Task brief —
In the data that follows, find each line containing "geplant" and copy it.

--- START ---

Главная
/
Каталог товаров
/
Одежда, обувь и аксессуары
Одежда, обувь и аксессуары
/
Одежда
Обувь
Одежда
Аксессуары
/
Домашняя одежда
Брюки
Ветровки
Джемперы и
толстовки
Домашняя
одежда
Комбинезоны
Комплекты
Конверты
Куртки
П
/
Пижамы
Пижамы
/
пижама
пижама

--- END ---
--- START ---

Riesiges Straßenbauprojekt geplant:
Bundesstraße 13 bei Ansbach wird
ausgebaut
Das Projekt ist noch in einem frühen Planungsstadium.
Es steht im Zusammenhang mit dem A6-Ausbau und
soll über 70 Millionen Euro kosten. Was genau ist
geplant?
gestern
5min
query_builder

--- END ---

Response below —
Riesiges Straßenbauprojekt geplant:
geplant?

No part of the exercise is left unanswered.